Im Justizpalast von Brüssel hat ein Mammut-Prozess über Korruption bei der Gebäuderegie begonnen - das ist der Dienst, der die öffentlichen Gebäude verwaltet. Jahrelang soll es bei der Vergabe von Aufträgen zu Unregelmäßigkeiten gekommen sein. Unternehmer sollen Beamte systematisch bestochen haben - ob mit Geld, Reisen oder mit der Verrichtung von Arbeiten, wie etwa kostenlose Bauarbeiten an den Privathäusern der Beamten.
Im Gegenzug erhielten die Unternehmen den Zuschlag für den Unterhalt öffentlicher Gebäude wie den Königspalast in Laeken, das Gefängnis von Saint-Gilles und den Palast der Schönen Künste in Brüssel.
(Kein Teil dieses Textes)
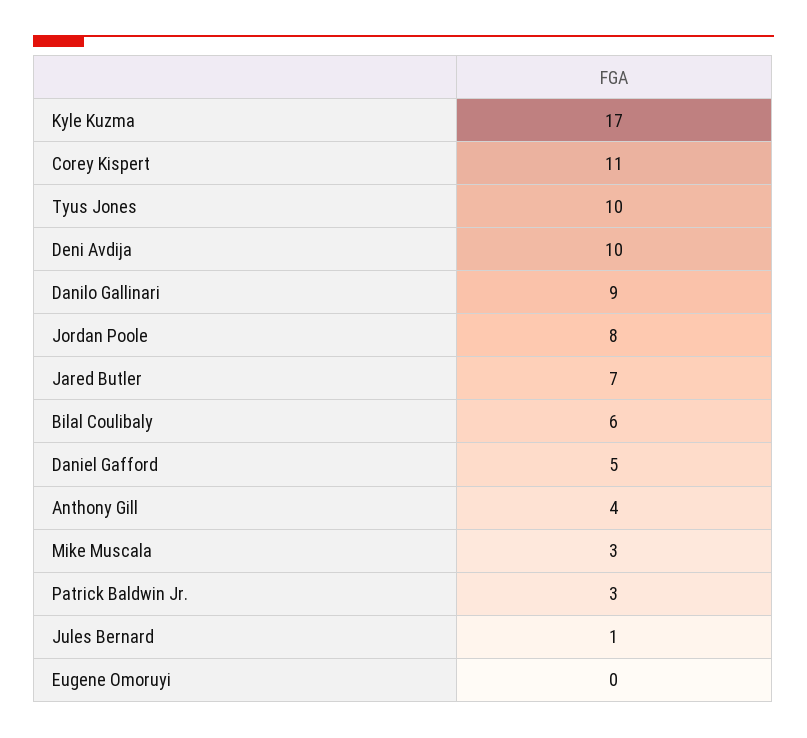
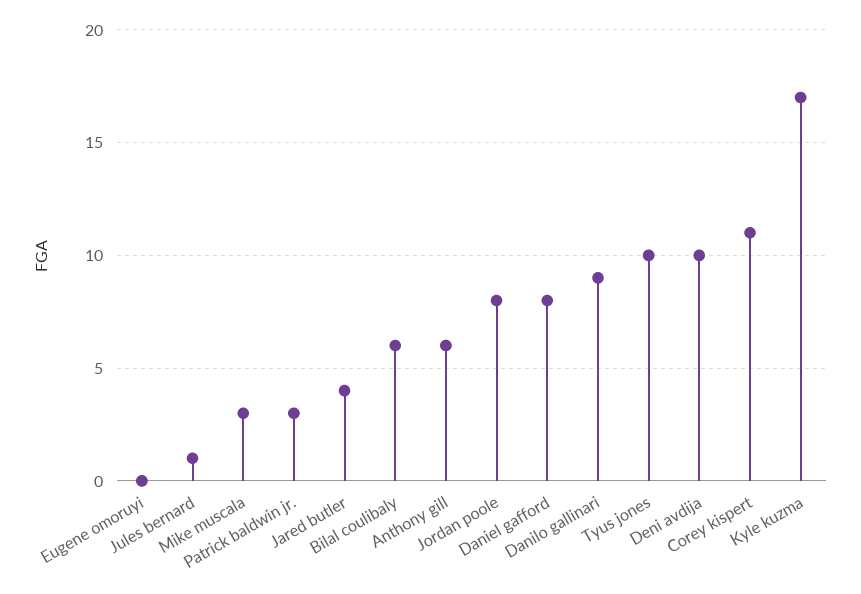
Jared Butler: 7 -> 4
Daniel Gafford: 5 -> 8
Anthony Gill: 4 -> 6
Bei kleineren Aufträgen für Unterhaltsarbeiten unter 67.000 Euro, für die keine Ausschreibung notwendig ist, habe man bei der Gebäuderegie ein eigenes Vergabesystem entwickelt. Jeder bei der Gebäuderegie wusste darüber bestens Bescheid, so die tiefe Überzeugung des Staatsanwalts. Aber niemand habe etwas dagegen unternommen. Die Ermittlungen hatten 2005 begonnen und vier Jahre gedauert.
Unter den insgesamt 71 Verdächtigen, die am Montag vor Gericht stehen, ist auch der frühere Generaldirektor der Gebäuderegie, Hans Evenpoel. Der 74-Jährige wird bei der Verhandlung aus Krankheitsgründen durch seinen Anwalt vertreten: Er sei physisch und psychisch nicht mehr in der Lage, an den Sitzungen teilzunehmen.
2010 verbrachte Evenpoel rund 100 Tage in Untersuchungshaft, anschließend gab er der RTBF ein Interview. Er selbst sei nicht korrupt gewesen, habe aber im Nachhinein feststellen müssen, dass sich einige seiner Mitarbeiter haben bestechen lassen. Als Generaldirektor sitze man in einem Turm und man bekomme von dem ganzen Treiben nichts mit, erklärte Evenpoel 2010 in einem Fernsehinterview.
Der Korruptionsprozess ist auf fünf Wochen angesetzt. Wegen Bestechlichkeit fordert die Staatsanwaltschaften Haftstrafen von sechs Monaten bis drei Jahren. Ein Urteil wird möglicherweise erst nächstes Jahr gesprochen.
Dabei sollen nicht nur in Brüssel Beamte bestochen worden sein. In zwei Wochen beginnt in Gent ein ähnlicher Prozess. Und auch in Löwen will die Staatsanwaltschaft 55 Unternehmen und Mitarbeiter der Gebäuderegie vor Gericht stellen.